災難や問題が起こる前に、あらかじめ十分な備えをしておくこと。「桑土」は桑の木の根、「綢繆」はからみ合わせてしっかり縛る意で、雨が降る前に家の戸や窓を補強するように、将来の危険に備えることをいう。

由来

中国最古の詩集『詩経』の「豳風(ひんぷう)・鴟鴞(しきょう)」にある「迨天之未陰雨、徹彼桑土、綢繆牖戸(天がまだ曇って雨にならないうちに、桑の根を採って窓や戸をしっかり補修する)」に基づく。

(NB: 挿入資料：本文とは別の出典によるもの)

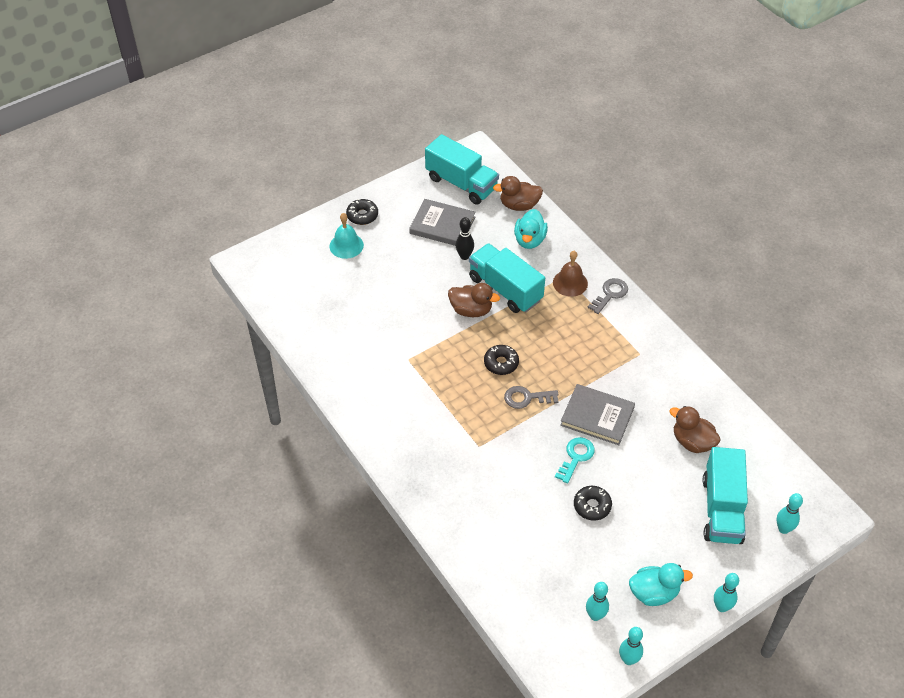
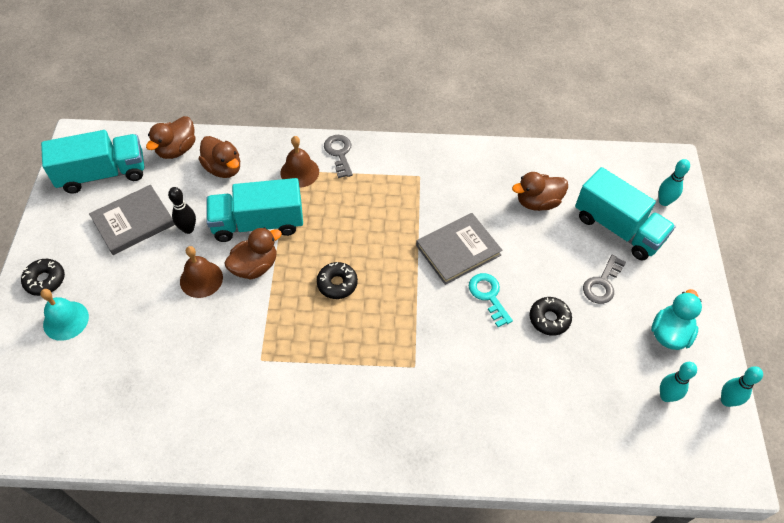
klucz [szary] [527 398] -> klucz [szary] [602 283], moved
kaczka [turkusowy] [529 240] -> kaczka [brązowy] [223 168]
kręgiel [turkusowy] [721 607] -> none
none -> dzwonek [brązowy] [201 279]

詩そのものの成立は西周から春秋時代(おおむね紀元前11世紀~紀元前6世紀ごろ)とされる。

備考

「そうどちゅうびゅう」と読む。日常会話ではやや難解で、文章語・演説・企業の危機管理などで用いられやすい。一般には「未雨綢繆」や「転ばぬ先の杖」のほうが通じやすい。

例文

  • 情報漏えいが起きてから慌てないよう、日頃から権限管理を徹底する桑土綢繆の姿勢が重要だ。
  • 自治体は大地震に備え、避難所の整備と物資の備蓄を進めるなど、桑土綢繆に努めている。
  • 彼は事業が順調な時期から資金を蓄え、不況に備える桑土綢繆を実践していた。